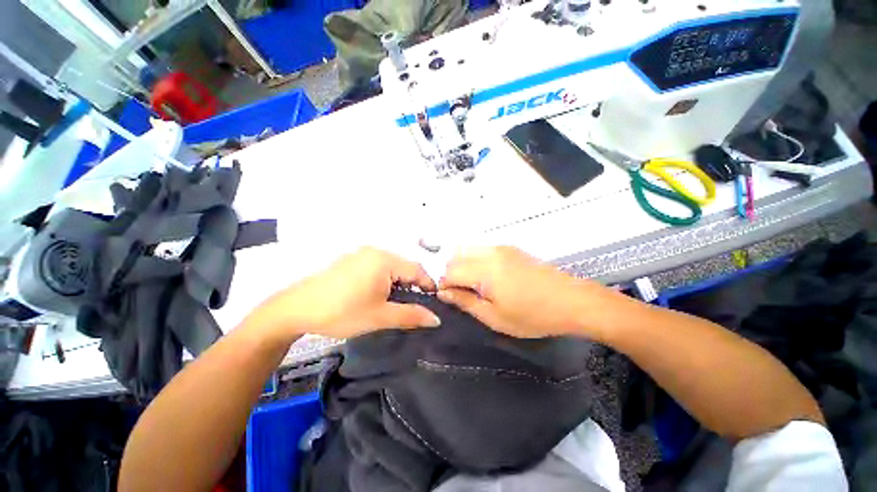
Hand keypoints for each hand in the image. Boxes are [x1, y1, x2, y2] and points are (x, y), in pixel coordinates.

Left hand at [251, 247, 440, 342]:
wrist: (295, 309)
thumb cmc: (341, 312)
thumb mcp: (380, 316)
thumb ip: (411, 315)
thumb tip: (436, 319)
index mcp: (384, 260)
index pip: (417, 270)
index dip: (428, 286)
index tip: (433, 302)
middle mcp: (375, 251)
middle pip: (405, 267)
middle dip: (412, 286)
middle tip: (413, 306)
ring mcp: (361, 253)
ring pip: (391, 267)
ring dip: (398, 283)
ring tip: (395, 302)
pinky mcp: (352, 259)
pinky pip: (378, 266)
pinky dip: (385, 279)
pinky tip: (377, 294)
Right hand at [438, 246, 599, 338]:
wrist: (572, 301)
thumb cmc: (533, 315)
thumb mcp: (494, 317)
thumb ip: (465, 302)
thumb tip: (443, 292)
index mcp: (484, 270)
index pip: (449, 271)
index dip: (443, 284)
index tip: (448, 297)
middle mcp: (489, 252)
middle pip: (455, 256)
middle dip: (450, 273)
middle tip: (460, 292)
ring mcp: (500, 247)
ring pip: (467, 249)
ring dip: (461, 265)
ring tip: (472, 285)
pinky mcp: (510, 248)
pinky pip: (481, 249)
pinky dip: (474, 260)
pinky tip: (485, 276)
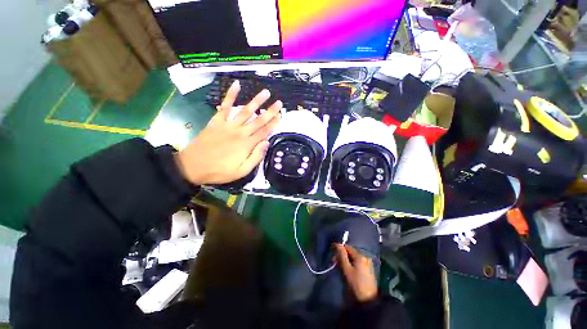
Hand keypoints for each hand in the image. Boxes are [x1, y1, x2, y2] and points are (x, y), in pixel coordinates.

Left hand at [175, 80, 281, 184]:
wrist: (193, 166)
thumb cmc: (220, 171)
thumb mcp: (242, 171)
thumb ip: (255, 157)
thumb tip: (266, 143)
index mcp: (247, 144)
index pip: (264, 132)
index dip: (274, 124)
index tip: (281, 116)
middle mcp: (240, 132)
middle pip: (258, 120)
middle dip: (270, 111)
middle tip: (279, 102)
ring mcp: (228, 125)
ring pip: (245, 111)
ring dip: (256, 101)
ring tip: (266, 92)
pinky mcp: (217, 121)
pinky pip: (225, 106)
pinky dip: (230, 95)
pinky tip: (236, 85)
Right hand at [335, 244, 377, 302]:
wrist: (369, 301)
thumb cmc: (356, 284)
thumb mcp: (346, 269)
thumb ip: (342, 255)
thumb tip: (337, 244)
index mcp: (360, 255)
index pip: (347, 247)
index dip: (339, 249)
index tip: (332, 256)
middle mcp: (365, 256)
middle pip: (350, 252)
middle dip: (342, 256)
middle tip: (334, 263)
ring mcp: (368, 263)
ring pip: (353, 257)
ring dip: (346, 260)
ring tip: (340, 267)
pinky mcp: (368, 269)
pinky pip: (357, 262)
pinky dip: (351, 264)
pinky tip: (347, 270)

++++++

_PROMPT_: From the line containing "middle dip: (450, 273)" down to the last line of the data, print every line exactly and nothing else. Pictures stay out of the copy.

_EXERCISE SOLUTION_:
middle dip: (450, 273)
middle tip: (460, 292)
ring mcp: (500, 247)
ring pip: (467, 249)
ring dip: (461, 265)
ring tip: (472, 285)
pinky mcp: (510, 248)
pinky pip: (481, 249)
pinky dip: (474, 260)
pinky tip: (485, 276)
Hand keypoints for each hand in the image. Boxes are [x1, y1, x2, y2] and points are (x, y), in pixel coordinates.

Left hand at [175, 80, 281, 184]:
wrist: (193, 166)
thumb cmc: (220, 171)
thumb mcp: (242, 171)
thumb ip: (255, 157)
thumb tip: (266, 143)
index mcp: (247, 144)
index pip: (264, 132)
index dip: (274, 124)
index tip: (281, 116)
middle mcp: (240, 132)
middle pip: (258, 120)
middle dip: (270, 111)
middle tip: (279, 102)
ring mcp: (228, 125)
ring pip: (245, 111)
ring dip: (256, 101)
ring tip: (266, 92)
pinky mcp: (217, 121)
pinky pip: (225, 106)
pinky dip: (230, 95)
pinky tip: (236, 85)
Right hand at [335, 244, 377, 302]:
wrist: (369, 301)
thumb cmc: (356, 284)
thumb mcp: (346, 269)
thumb ip: (342, 255)
thumb tip: (337, 244)
index mcp: (360, 255)
index pip: (347, 247)
index dip: (339, 249)
index tip: (332, 256)
middle mcp: (365, 256)
middle pip: (350, 252)
middle dip: (342, 256)
middle tip: (334, 263)
ring mcp: (368, 263)
ring pip: (353, 257)
ring dip: (346, 260)
ring tip: (340, 267)
pinky mcp: (368, 269)
pinky pip: (357, 262)
pinky dip: (351, 264)
pinky tip: (347, 270)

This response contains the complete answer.